I tried making a self-contained minimal reproducible example but couldn't get one working and gave up.
It just hit me that we should be a bit careful with which metrics we add to avoid unnecessary computation; class-wise accuracy and recall are the same thing and so are micro-averaged accuracy, precision, and recall.
Any sense of how much these metrics actually add to processing time? If it isn't noticeable by a human, I don't particularly care about the overhead.

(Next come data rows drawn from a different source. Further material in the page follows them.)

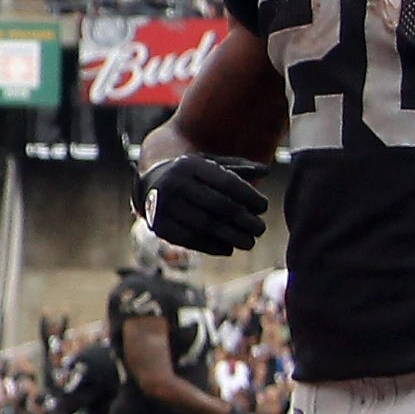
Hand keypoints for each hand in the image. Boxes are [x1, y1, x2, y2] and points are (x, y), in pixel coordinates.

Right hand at [136, 153, 268, 256]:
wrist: (149, 185)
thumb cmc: (190, 175)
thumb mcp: (209, 164)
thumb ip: (238, 168)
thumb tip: (266, 171)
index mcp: (190, 164)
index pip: (226, 182)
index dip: (249, 196)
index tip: (264, 207)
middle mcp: (174, 183)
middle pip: (218, 205)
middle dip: (244, 220)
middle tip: (260, 229)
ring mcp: (164, 206)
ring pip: (206, 225)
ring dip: (232, 237)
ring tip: (249, 243)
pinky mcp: (159, 226)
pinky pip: (190, 240)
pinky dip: (212, 246)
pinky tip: (228, 249)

Haven't measured it but doubt it's much.
I believe Lightning offers tools for profiling
They do, see https://torchgeo.readthedocs.io/en/latest/user/contributing.html#i-o-benchmarking
@adamjstewart @DimitrisMantas per this comment we should be using the _epoch_end hooks https://github.com/Lightning-AI/torchmetrics/issues/2683#issuecomment-2331146337
I see the issue, but I must be missing something because my own code uses the standard logging tools and metric collections work just fine.
Altough by "work", I mean I don't get an error. Other than that, I found out a couple of days ago that the diagonal of my confusion matrix doesn't match the class accuracies (which it should), so I'm obviously not using the API correctly...
Edit: I have at least one mistake where I do self.log_dict(metrics(input, target). The docs says this is wrong.
Edit 2: Aaaaand I finally got your error...